● **Task details**: Report every line of the rows below that contains the string "choisir", matching case exactly.

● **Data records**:
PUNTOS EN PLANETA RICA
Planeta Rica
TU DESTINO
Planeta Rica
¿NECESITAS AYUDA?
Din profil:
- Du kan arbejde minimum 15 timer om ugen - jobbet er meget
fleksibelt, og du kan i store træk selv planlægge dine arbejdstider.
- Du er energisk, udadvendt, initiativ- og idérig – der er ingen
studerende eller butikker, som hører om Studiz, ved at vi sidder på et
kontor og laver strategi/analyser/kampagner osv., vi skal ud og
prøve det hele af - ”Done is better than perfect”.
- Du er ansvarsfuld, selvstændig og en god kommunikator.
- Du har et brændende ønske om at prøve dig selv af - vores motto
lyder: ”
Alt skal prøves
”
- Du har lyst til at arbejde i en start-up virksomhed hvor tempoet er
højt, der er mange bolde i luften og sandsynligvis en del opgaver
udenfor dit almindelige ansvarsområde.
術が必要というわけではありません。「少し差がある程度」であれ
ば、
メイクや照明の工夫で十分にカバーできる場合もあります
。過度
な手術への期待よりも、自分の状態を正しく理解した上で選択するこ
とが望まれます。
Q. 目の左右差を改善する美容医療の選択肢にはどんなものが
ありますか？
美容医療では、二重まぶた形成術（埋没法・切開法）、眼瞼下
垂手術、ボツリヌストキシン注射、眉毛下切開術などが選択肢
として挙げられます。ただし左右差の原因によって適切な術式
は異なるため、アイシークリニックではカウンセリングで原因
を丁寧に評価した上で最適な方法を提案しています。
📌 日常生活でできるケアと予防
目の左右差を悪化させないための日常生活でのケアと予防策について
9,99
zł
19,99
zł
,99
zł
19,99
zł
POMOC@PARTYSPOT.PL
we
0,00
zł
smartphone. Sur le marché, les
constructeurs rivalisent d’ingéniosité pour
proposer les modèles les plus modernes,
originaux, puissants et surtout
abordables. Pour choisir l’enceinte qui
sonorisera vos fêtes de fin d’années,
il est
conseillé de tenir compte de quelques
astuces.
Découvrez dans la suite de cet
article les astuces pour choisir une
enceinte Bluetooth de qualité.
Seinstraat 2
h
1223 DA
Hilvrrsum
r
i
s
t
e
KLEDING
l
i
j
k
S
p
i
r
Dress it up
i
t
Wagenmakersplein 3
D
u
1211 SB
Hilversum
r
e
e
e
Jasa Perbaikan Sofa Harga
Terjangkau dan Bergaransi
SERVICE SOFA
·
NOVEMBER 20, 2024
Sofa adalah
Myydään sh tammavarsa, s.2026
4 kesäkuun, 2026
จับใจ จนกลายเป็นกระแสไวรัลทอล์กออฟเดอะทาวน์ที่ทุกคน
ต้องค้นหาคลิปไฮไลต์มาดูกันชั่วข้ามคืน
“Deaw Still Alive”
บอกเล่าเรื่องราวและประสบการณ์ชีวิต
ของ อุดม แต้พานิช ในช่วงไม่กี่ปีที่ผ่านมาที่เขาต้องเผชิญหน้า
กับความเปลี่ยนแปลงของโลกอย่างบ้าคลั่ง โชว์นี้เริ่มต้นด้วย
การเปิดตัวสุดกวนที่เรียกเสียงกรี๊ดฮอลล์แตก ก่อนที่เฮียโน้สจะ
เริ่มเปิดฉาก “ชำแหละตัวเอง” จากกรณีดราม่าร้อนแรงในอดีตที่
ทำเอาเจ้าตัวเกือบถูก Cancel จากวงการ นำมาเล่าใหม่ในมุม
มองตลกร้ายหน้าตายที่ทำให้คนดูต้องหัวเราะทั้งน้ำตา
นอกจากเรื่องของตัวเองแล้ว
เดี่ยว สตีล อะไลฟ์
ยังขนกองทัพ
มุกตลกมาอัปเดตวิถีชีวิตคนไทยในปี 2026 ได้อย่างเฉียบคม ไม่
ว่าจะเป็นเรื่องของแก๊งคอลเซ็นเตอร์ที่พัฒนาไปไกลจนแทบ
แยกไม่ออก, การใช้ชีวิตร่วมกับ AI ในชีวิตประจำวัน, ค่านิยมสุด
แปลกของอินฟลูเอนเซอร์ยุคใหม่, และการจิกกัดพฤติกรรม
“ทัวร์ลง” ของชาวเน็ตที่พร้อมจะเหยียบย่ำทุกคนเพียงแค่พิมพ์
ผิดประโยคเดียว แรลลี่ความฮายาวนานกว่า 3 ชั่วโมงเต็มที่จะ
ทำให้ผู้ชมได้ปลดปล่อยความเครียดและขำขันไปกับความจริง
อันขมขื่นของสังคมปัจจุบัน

* * *

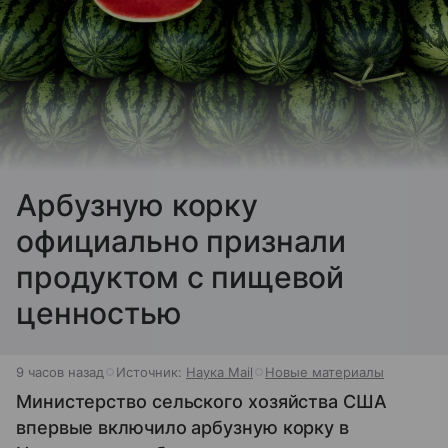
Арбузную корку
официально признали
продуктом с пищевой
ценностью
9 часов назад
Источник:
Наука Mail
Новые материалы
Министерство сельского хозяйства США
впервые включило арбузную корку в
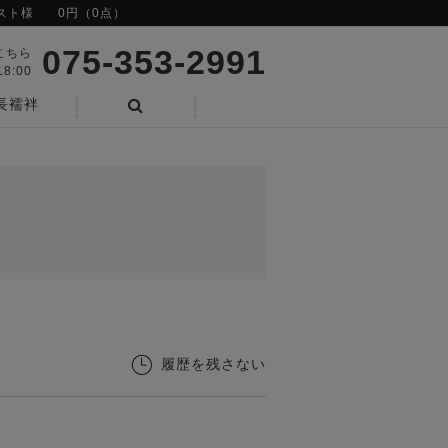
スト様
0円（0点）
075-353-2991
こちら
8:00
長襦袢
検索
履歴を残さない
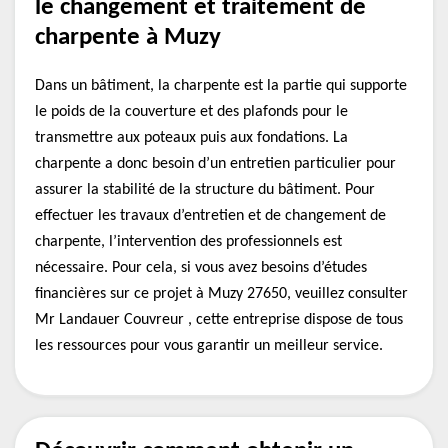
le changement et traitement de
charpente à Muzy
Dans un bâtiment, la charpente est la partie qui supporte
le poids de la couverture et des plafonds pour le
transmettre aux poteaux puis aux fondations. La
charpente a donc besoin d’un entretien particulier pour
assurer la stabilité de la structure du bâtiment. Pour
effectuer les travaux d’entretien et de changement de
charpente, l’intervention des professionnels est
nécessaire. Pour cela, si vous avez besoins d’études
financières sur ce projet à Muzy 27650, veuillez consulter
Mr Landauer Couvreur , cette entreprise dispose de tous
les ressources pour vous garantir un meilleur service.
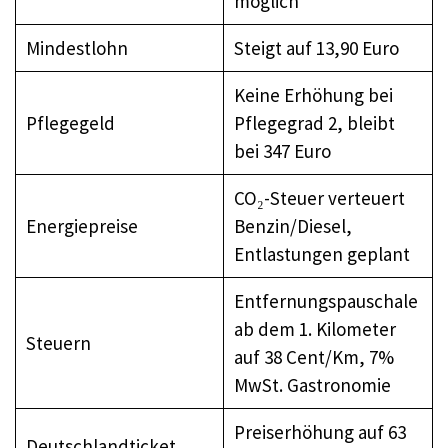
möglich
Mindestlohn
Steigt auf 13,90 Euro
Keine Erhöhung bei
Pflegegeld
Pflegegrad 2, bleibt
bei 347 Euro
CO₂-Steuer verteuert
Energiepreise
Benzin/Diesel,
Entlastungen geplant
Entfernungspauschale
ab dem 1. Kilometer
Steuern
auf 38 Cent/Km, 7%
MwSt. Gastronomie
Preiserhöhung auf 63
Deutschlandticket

==

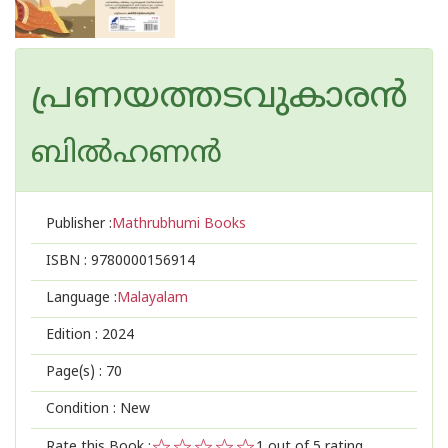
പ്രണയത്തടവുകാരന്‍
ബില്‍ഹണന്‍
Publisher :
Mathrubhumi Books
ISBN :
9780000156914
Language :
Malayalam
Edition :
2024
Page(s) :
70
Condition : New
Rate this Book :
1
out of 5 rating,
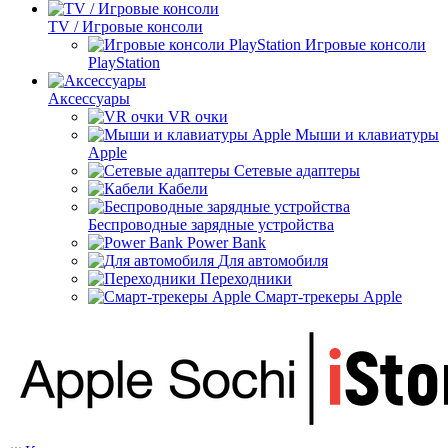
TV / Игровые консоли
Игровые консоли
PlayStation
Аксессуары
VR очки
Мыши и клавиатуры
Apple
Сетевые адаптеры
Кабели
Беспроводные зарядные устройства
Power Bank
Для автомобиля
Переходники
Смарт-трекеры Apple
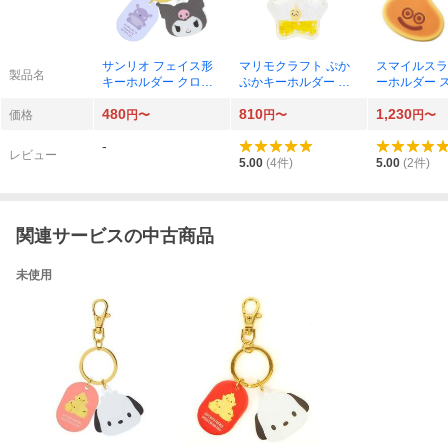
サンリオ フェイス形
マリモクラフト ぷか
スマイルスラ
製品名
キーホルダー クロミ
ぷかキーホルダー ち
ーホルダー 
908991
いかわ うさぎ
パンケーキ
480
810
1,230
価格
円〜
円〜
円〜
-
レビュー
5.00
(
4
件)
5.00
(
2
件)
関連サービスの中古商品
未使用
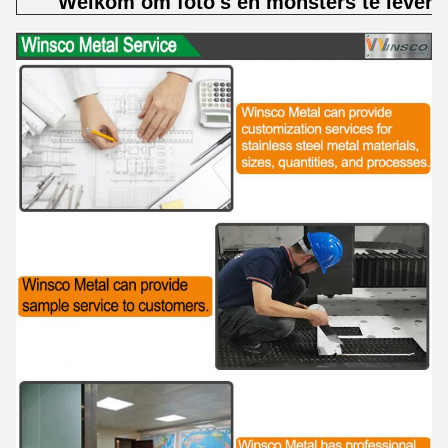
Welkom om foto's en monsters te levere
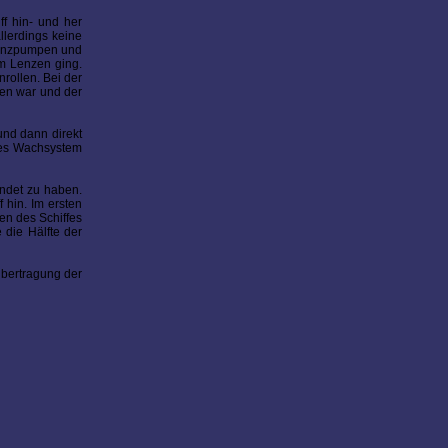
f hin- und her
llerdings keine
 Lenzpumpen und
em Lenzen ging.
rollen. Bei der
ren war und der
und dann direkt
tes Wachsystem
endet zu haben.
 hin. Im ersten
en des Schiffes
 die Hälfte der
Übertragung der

● **Answer box**:
abordables. Pour choisir l’enceinte qui
article les astuces pour choisir une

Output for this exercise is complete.